White House press secretary Sarah Huckabee Sanders speaks during a briefing at the White House September 28, 2017 in Washington, DC.
The White House is sending mixed signals about negotiations with North Korea after US President Donald Trump’s comment, indicating that diplomacy with the Asian nuclear power is a waste of time.
“We’ve been clear that now is not the time to talk,” said White House press secretary Sarah Huckabee Sanders during a daily press briefing on Monday.
She made the comments after Trump tweeted Sunday that Secretary of State Rex Tillerson is “wasting his time” by negotiating with North Korea.
US Secretary of State Rex Tillerson (L) walks by Chinese Foreign Minister Wang Yi before a meeting at the Great Hall of the People in Beijing on September 30, 2017.
On Saturday, Tillerson had announced that Washington was maintaining direct diplomatic channels with the government in Pyongyang.
According to Sanders, the only conversations with Pyongyang so far have been about returning Americans detained in that country, such as Otto Warmbier (pictured below), who died shortly after his return from a 17-month imprisonment in North Korea in June.

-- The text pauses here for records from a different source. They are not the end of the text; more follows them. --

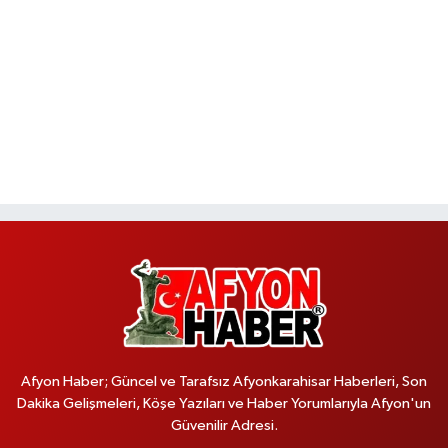
Afyon Haber; Güncel ve Tarafsız Afyonkarahisar Haberleri, Son
Dakika Gelişmeleri, Köşe Yazıları ve Haber Yorumlarıyla Afyon'un
Güvenilir Adresi.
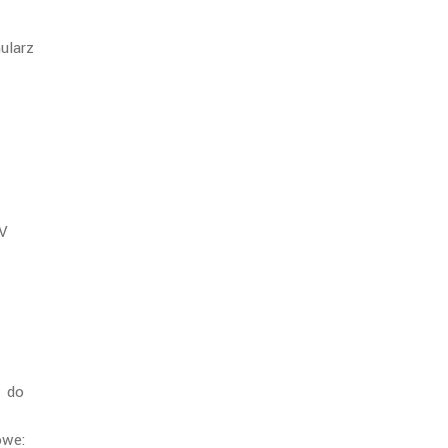
ularz
IV
h do
owe:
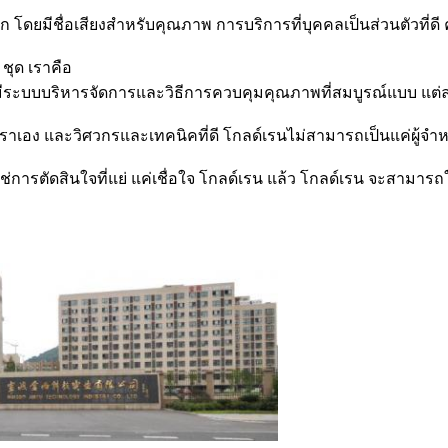
ดยมีชื่อเสียงสําหรับคุณภาพ การบริการที่บุคคลเป็นส่วนตัวที่ดี 
ชุด เราคือ
เรนมีระบบบริหารจัดการและวิธีการควบคุมคุณภาพที่สมบูรณ์แบบ แต
ราเอง และวิศวกรและเทคนิคที่ดี โกลด์เรนไม่สามารถเป็นแค่ผู้จ
ใช่การตัดสินใจที่แย่ แค่เชื่อใจ โกลด์เรน แล้ว โกลด์เรน จะสามารถ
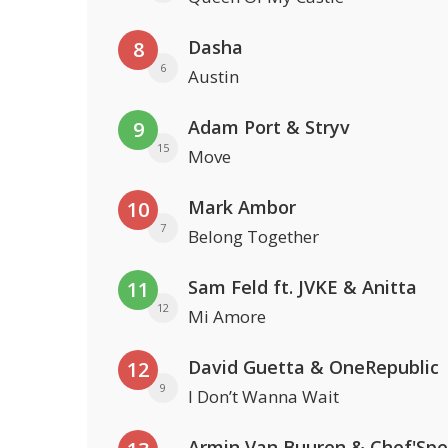
Dasha
8
6
Austin
Adam Port & Stryv
9
15
Move
Mark Ambor
10
7
Belong Together
Sam Feld ft. JVKE & Anitta
11
12
Mi Amore
David Guetta & OneRepublic
12
9
I Don’t Wanna Wait
Armin Van Buuren & Chef'Spe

“Those were the type of conversations that this administration was willing to have. Beyond that there will be no conversations with North Korea at this time,” Sanders said.
Tensions between Washington and Pyongyang escalated last month, when Trump said on the floor of the United Nations that he would destroy North Korea over its nuclear activities.
Asked whether the president endorses diplomacy in relations with North Korea, the White House press secretary asserted that, “We still strongly support putting diplomatic pressure on North Korea, which we’re continuing to do, but now is not the time simply to have conversations with North Korea.”
She further called on US allies to follow suit, warning that Washington maintains “all options” on the table.
Trump’s threats at the UN did not go down well with traditional US allies like the UK, France and Germany, which have all called for diplomatic solutions while supporting more economic sanctions.
“We’ve encouraged all of our allies and partners to do more and we’re going to continue to keep all options on the table when it comes to that,” she said.